I cannot imagine being in such circumstances, however, to stand on the hallowed ground where parents took such measures is deeply moving.  Let me take you to one such place…

We are in northern Israel, on the Golan Heights and this amazing site is Gamla.  The year is 67 c.e. and the Jewish revolt against the Romans is in full swing.  Since not all the towns in the Galilee and the Golan are rebelling, Gamla has filled with refugees from other battles and towns, and with zealots who in their blind rage against the Romans  have decided to take on the most powerful army in the world.  Rebel towns are falling one by one, but Gamla refuses to surrender.

Flavius Josephus, who originally led the Jewish rebel forces in the North and fortified the town, describes Gamla in his book The Jewish War:

Sloping down from a towering peak is a spur like a long shaggy neck, behind which rides a symmetrical hump, so that the outline resembles that of a camel; hence the name, the exact form of the word being obscured by the local pronunciation. On the face and both sides it is cut off by impassable ravines. Near the tail it is  rather more accessible, where it is detached from the hill; but here too, by digging a trench across, the inhabitants made access very difficult.  Built against the almost vertical flank the houses were piled on top of one another, and the town seemed to be hung in air and on the point of tumbling on top of itself from its very steepness. It faced south and its southern crest, which rose to an immense height, served as citadel, resting on an unwalled precipice that went straight down into the deepest ravine…

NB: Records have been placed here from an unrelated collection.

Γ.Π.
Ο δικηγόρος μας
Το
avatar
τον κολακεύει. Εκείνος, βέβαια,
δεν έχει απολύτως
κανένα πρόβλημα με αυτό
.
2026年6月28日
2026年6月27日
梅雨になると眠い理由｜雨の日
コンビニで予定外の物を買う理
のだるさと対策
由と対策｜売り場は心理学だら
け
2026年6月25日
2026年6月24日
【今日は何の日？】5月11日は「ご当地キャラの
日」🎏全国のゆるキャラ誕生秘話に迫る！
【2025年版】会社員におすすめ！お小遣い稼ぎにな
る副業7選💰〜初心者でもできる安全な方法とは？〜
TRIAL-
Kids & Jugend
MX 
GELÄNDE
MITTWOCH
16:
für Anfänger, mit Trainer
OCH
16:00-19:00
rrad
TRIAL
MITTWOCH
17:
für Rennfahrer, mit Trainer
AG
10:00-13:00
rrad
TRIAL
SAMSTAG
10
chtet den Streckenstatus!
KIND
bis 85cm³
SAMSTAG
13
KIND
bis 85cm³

It is clear how Gamla, from the Hebrew ‘gamal’ (camel), received its name

Agrippa II, the local governor,  lays siege on the town for seven months with no luck; the town is still holding out, hunger and desperation prevail.

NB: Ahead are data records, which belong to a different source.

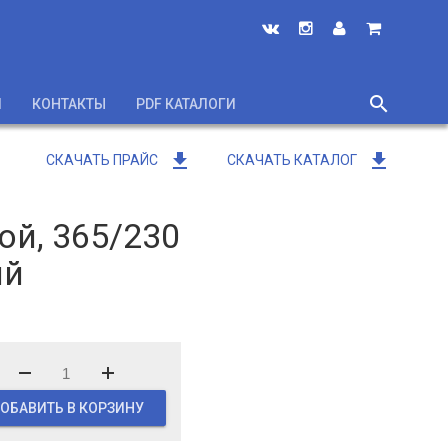
search
И
КОНТАКТЫ
PDF КАТАЛОГИ
close
get_app
get_app
СКАЧАТЬ ПРАЙС
СКАЧАТЬ КАТАЛОГ
й, 365/230
ий
ОБАВИТЬ В КОРЗИНУ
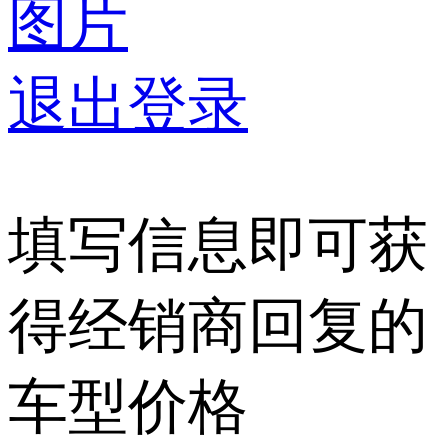
图片
退出登录
填写信息即可获
得经销商回复的
车型价格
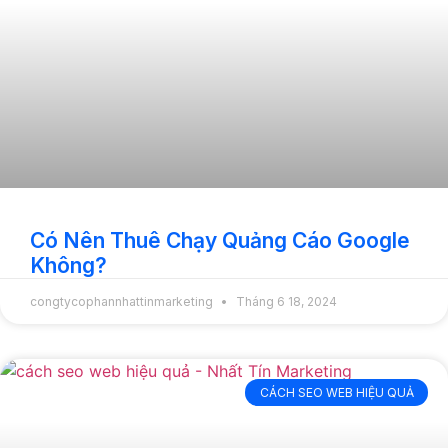
Có Nên Thuê Chạy Quảng Cáo Google
Không?
congtycophannhattinmarketing
Tháng 6 18, 2024
CÁCH SEO WEB HIỆU QUẢ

Vespasian, the Roman general, and his son Titus arrive from Rome to quell the rebellion and make their way to the Golan.  After several attempts at breaching the walls of Gamla, the Roman soldiers break through and the killing begins… rebels, soldiers, women, children, all hell breaks loose in the tight confines of an overcrowded, walled  hilltop town.

Josephus describes the scene:

Despairing of escape and hemmed in every way, they (the Jews) flung their wives and children and themselves too into the immensely deep artificial ravine that yawned under the citadel.  In fact the fury of the victors seemed less destructive than the suicidal frenzy of the trapped men; 4,000 fell by Roman swords, but those who plunged to destruction proved to be over 5,000.

gamla 01

The precipice into which children were flung to their death

Never fails to take my breath away.

A walk around Ancient Gamla is a fascinating study of the lives of Jews during Second Temple times.  It includes one of the few Second Temple era synagogues ever found and several mikvehs (ritual baths).  Archaeological digs here also uncovered a treasure trove of Roman arrowheads, Judean coins, armor pieces, pottery, Roman sandals, ballistic projectiles, battering ram pieces, etc.  Some of these finds are beautifully exhibited in the Hecht Museum in Haifa and are certainly worth the visit.

gamla 03

The ancient synagogue at Gamla, one of the oldest in the world.

Today Gamla is a Nature Reserve which combines  history and archaeology, great hikes, gorgeous ravines, waterfalls, gorges and a walk through a cluster of Neolithic dolmens.

It is also home to dozens of pairs of Griffon vultures who nest in Gamla’s cliffs, and can be viewed from the cliff-edge observation point and visitors’ center.